Rosamund, Countess of Romfrey, had worse to endure from Beauchamp. He indeed came to the house, and he went through the formalities of congratulation, but his opinion of her step was unconcealed, that she had taken it for the title. He distressed her by reviving the case of Dr. Shrapnel, as though it were a matter of yesterday, telling her she had married a man with a stain on him; she should have exacted the Apology as a nuptial present; ay, and she would have done it if she had cared for the earl’s honour or her own. So little did he understand men! so tenacious was he of his ideas! She had almost forgotten the case of Dr. Shrapnel, and to see it shooting up again in the new path of her life was really irritating.

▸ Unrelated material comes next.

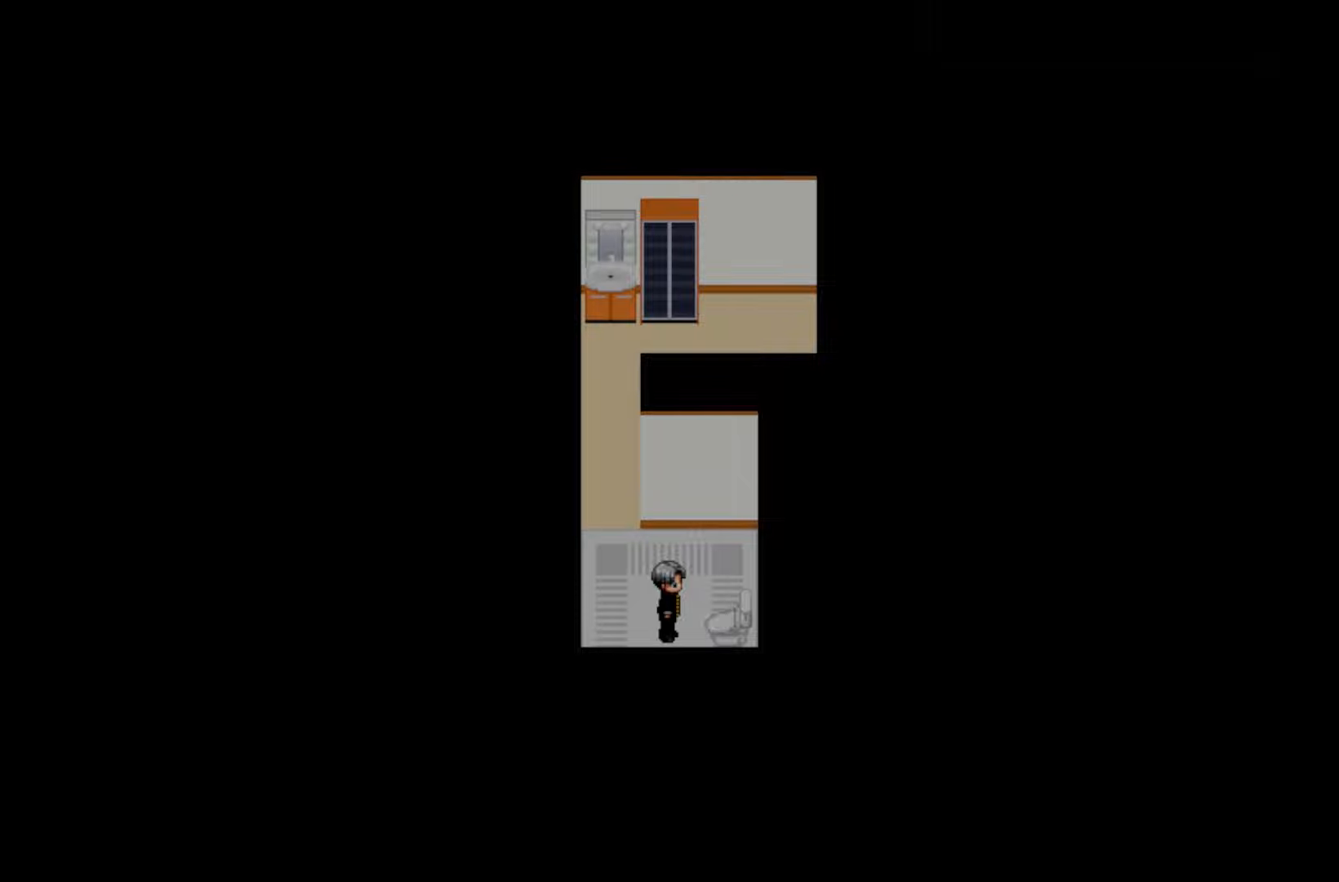
{"keys": ["space"], "events": [[83, "space", "up"], [150, "space", "down"], [250, "space", "up"], [317, "space", "down"], [400, "space", "up"], [467, "space", "down"]]}
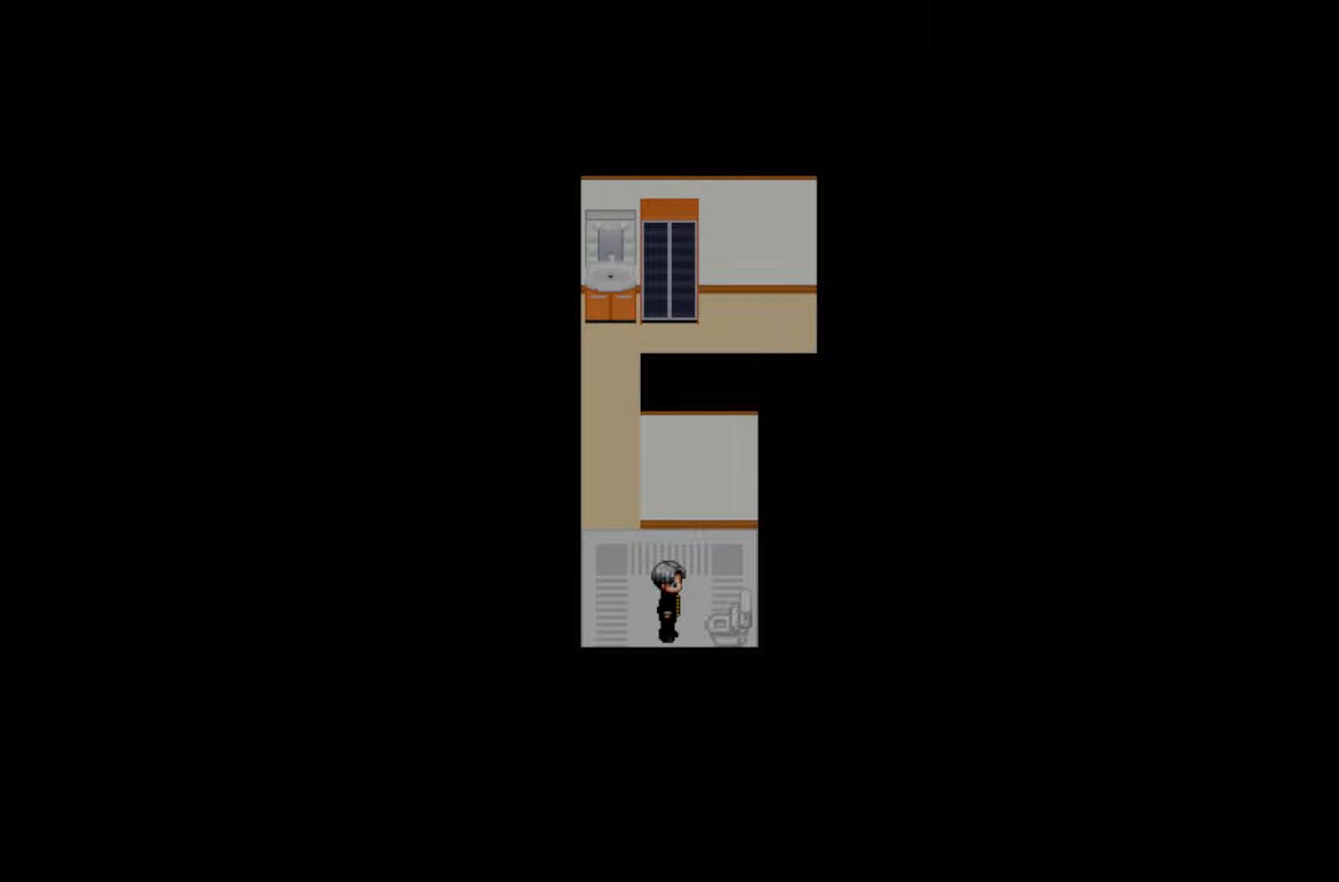
{"keys": [], "events": [[50, "space", "up"], [133, "space", "down"], [200, "space", "up"], [267, "space", "down"], [350, "space", "up"], [400, "space", "down"], [483, "space", "up"]]}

Rosamund did not defend herself.

‘I am very glad you have come, Nevil,’ she said; ‘your uncle holds to the ceremony. I may be of real use to you now; I wish to be.’

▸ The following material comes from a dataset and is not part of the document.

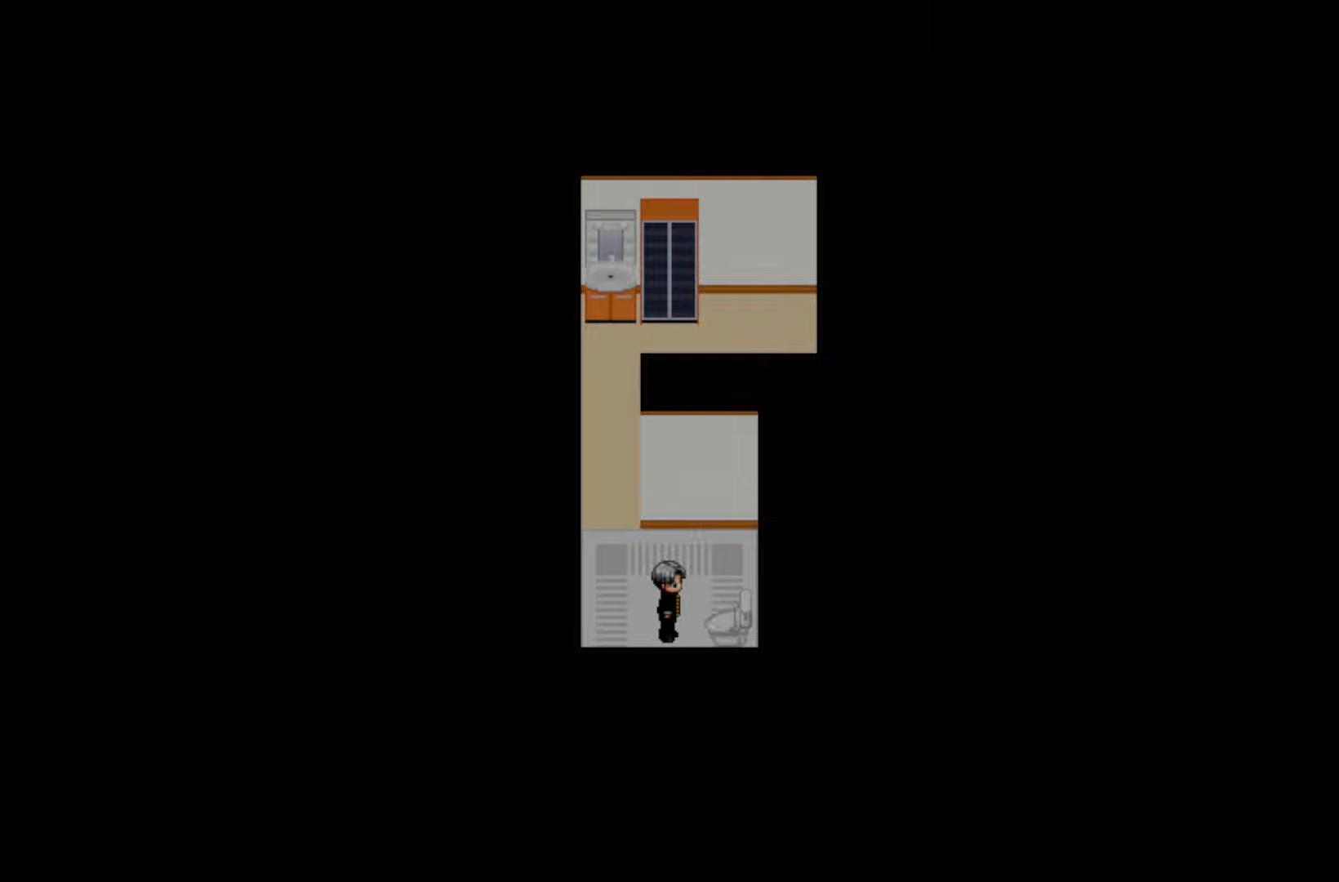
{"keys": ["space"], "events": [[33, "space", "down"], [117, "space", "up"], [183, "space", "down"], [267, "space", "up"], [333, "space", "down"], [417, "space", "up"], [483, "space", "down"]]}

‘You have only to prove it,’ said he. ‘If you can turn his mind to marriage, you can send him to Bevisham.’

‘My chief thought is to serve you.’

‘I know it is, I know it is,’ he rejoined with some fervour. ‘You have served me, and made me miserable for life, and rightly. Never mind, all’s well while the hand’s to the axe.’ Beauchamp smoothed his forehead roughly, trying hard to inspire himself with the tonic draughts of sentiments cast in the form of proverbs. ‘Lord Romfrey saw her, you say?’

‘He did, Nevil, and admired her.’

‘Well, if I suffer, let me think of her! For courage and nobleness I shall never find her equal. Have you changed your ideas of Frenchwomen now? Not a word, you say, not a look, to show her disdain of me whenever my name was mentioned!’

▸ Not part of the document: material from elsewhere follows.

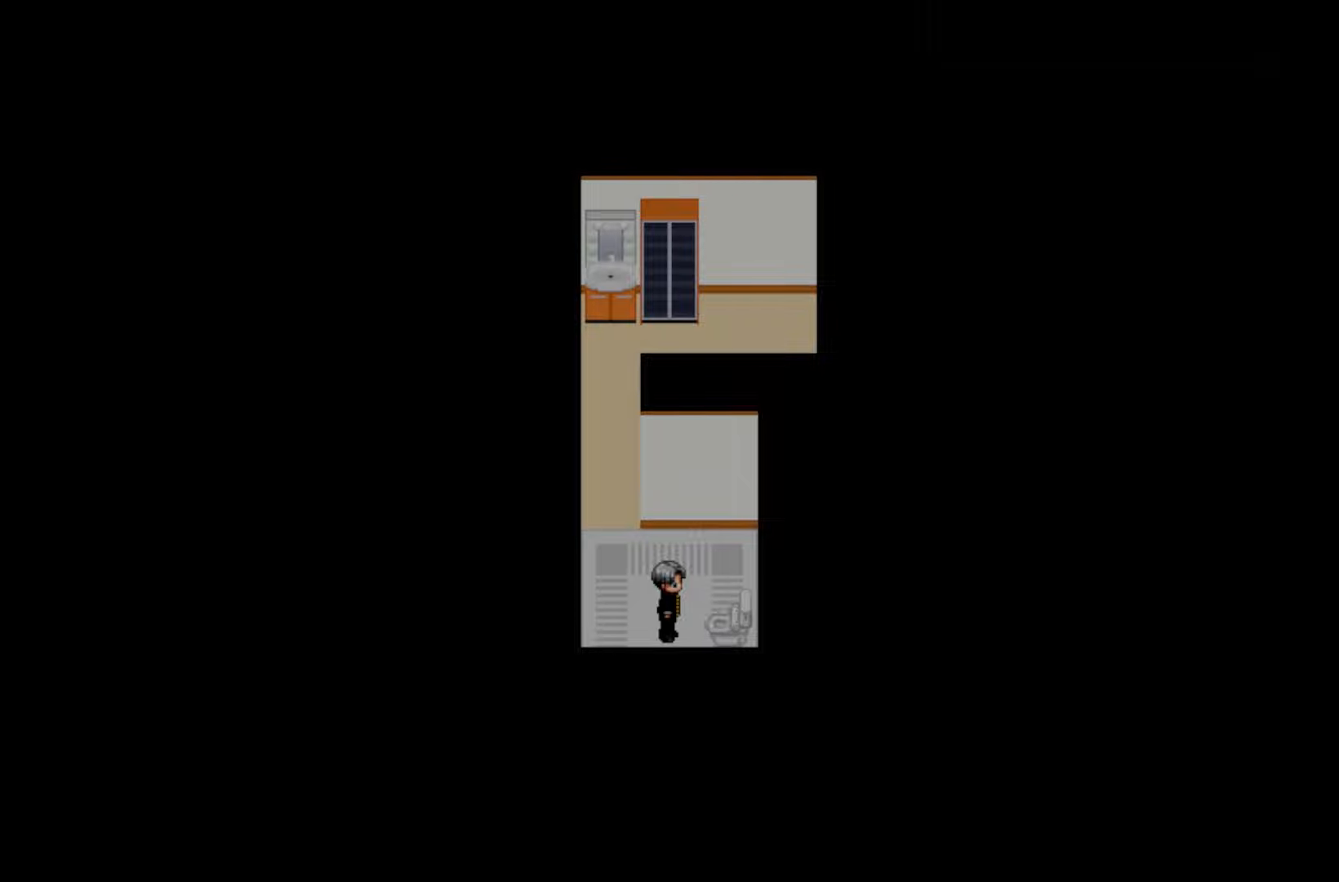
{"keys": [], "events": [[67, "space", "up"], [133, "space", "down"], [200, "space", "up"], [283, "space", "down"], [350, "space", "up"], [433, "space", "down"], [500, "space", "up"]]}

‘She could scarcely feel disdain. She was guilty of a sad error.’

‘Through trusting in me. Will nothing teach you where the fault lies? You women have no mercy for women. She went through the parade to Romfrey Castle and back, and she must have been perishing at heart. That, you English call acting. In history you have a respect for such acting up to the scaffold. Good-bye to her! There’s a story ended. One thing you must promise: you’re a peeress, ma’am: the story’s out, everybody has heard of it; that babbler has done his worst: if you have a becoming appreciation of your title, you will promise me honestly—no, give me your word as a woman I can esteem—that you will not run about excusing me. Whatever you hear said or suggested, say nothing yourself. I insist on your keeping silence. Press my hand.’

‘Nevil, how foolish!’

‘It’s my will.’

‘It is unreasonable. You give your enemies licence.’

‘I know what’s in your head. Take my hand, and let me have your word for it.’

‘But if persons you like very much, Nevil, should hear?’

‘Promise. You are a woman not to break your word.’

‘If I decline?’

‘Your hand! I’ll kiss it.’

‘Oh! my darling.’ Rosamund flung her arms round him and strained him an instant to her bosom. ‘What have I but you in the world? My comfort was the hope that I might serve you.’

‘Yes! by slaying one woman as an offering to another. It would be impossible for you to speak the truth. Don’t you see, it would be a lie against her, and making a figure of me that a man would rather drop to the ground than have shown of him? I was to blame, and only I. Madame de Rouaillout was as utterly deceived by me as ever a trusting woman by a brute. I look at myself and hardly believe it ‘s the same man. I wrote to her that I was unchanged—and I was entirely changed, another creature, anything Lord Romfrey may please to call me.’

‘But, Nevil, I repeat, if Miss Halkett should hear…?’

‘She knows by this time.’

‘At present she is ignorant of it.’

‘And what is Miss Halkett to me?’

‘More than you imagined in that struggle you underwent, I think, Nevil. Oh! if only to save her from Captain Baskelett! He gained your uncle’s consent when they were at the Castle, to support him in proposing for her. He is persistent. Women have been snared without loving. She is a great heiress. Reflect on his use of her wealth. You respect her, if you have no warmer feeling. Let me assure you that the husband of Cecilia, if he is of Romfrey blood, has the fairest chance of the estates. That man will employ every weapon. He will soon be here bowing to me to turn me to his purposes.’